Abstract
Carbon forestry represents a degree of continuity and discontinuity with traditional conservation practices, rescripting forestry management/governance and land access through projects on the ground in variegated, context-dependent ways. Utilising the comparative lens of two distinct projects operating on state-led protected areas in the east of Uganda, and focusing on their contested boundaries, this paper reflects on these dynamics and tries to make sense of the implications for the rural communities within the project vicinities. The projects and their framings reassert the claims to territory of the state in different ways which are contingent upon and emergent from the local institutional and historical context, or ‘legacies of the land’, which can be seen in context to be disputed and contested. Whilst it must be said that there can be selectively progressive elements within carbon forestry initiatives, it can be observed that techno-centric interventions, which depoliticise their local contexts and selectively transnationalise access to land and forestry resources, can further marginalise local communities in the process.
Notes
1. Critics of carbon forestry assert that market environmentalism underpinning carbon forestry cannot be seen to amount to effective climate mitigation whilst simultaneously attempting to reconcile with large industrial emitters, or as is relevant to New Forests, large industrial plantations (CCS Citation2012). This is not to say that profit maximisation is the only motivation for carbon forestry. Indeed, as Bakker (Citation2005) has pointed out, there are broad array of goals and a variety of social, cultural and environmental factors in the neoliberalisation of nature.
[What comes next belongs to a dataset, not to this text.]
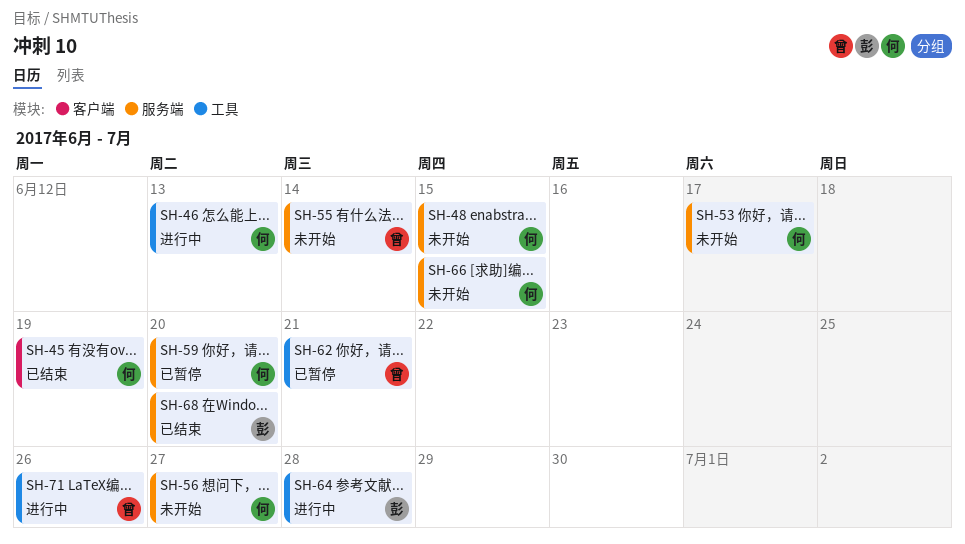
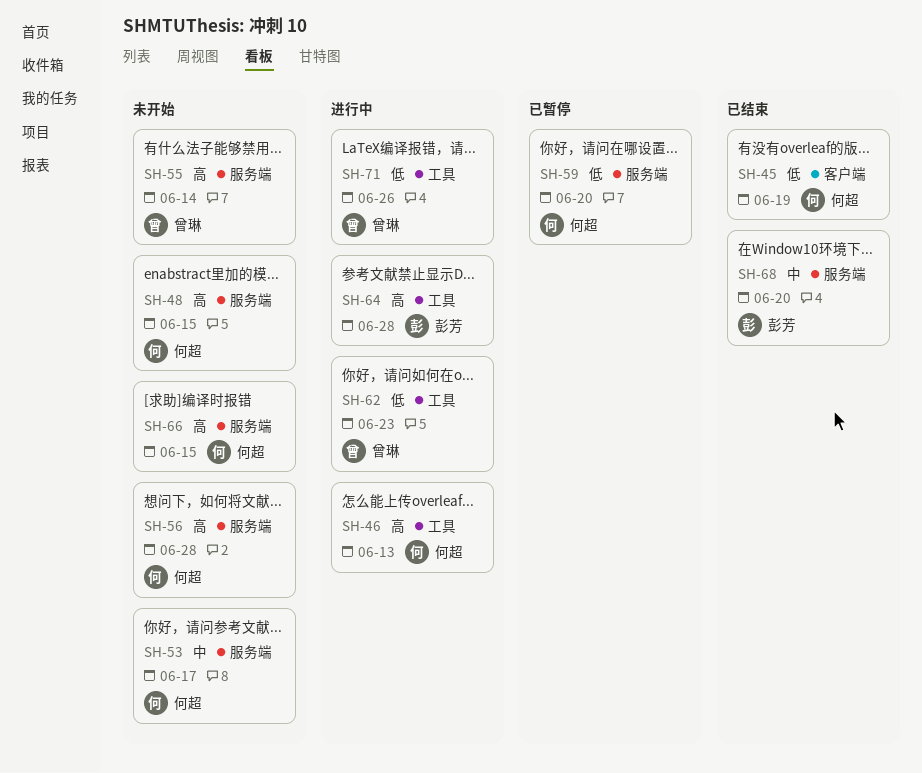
SH-56, due: Jun 27 -> Jun 28
SH-62, status: 已暂停 -> 进行中
SH-62, due: Jun 21 -> Jun 23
2. The BDDG was granted 2.7 million shillings (UGX) which they used to purchase 20 cows (which were given to 10 beneficiaries who then passed on the calves produced to other members) to share between its members, and to fertilise with manure their fields which before that date had poor soil fertility.
3. This was evidenced by the xenophobic forced circumcisions of ‘outsiders’ by gangs of youths in Mbale in 2012 (on the basis that ‘outsiders’ working there should also likewise be circumcised).
4. Where politicians promise the land in return for votes; notable in the 1980s and more recently in 2006 where a minister famously stated ‘trees don't vote, people do’.
5. Bans on hunting and eating of game meat were also imposed at this time.
6. In a VCS document (DNV Citation2012), the BFC claims the forest was gazetted in 1948, however the UFRIC report and villagers put the date at 1974.
7. This sort of contextualised colonial history has its corollary in the relationship between colonial agriculture and malaria proliferation in Egypt, documented in Timothy Mitchell's book entitled the ‘Rule of Experts’ (Citation2002).
8. The District Environment officer for Mayuge asserts that district(s) with sugar production tend to be poorer in comparison to other regions of the country (Interview by the first author, July 2012).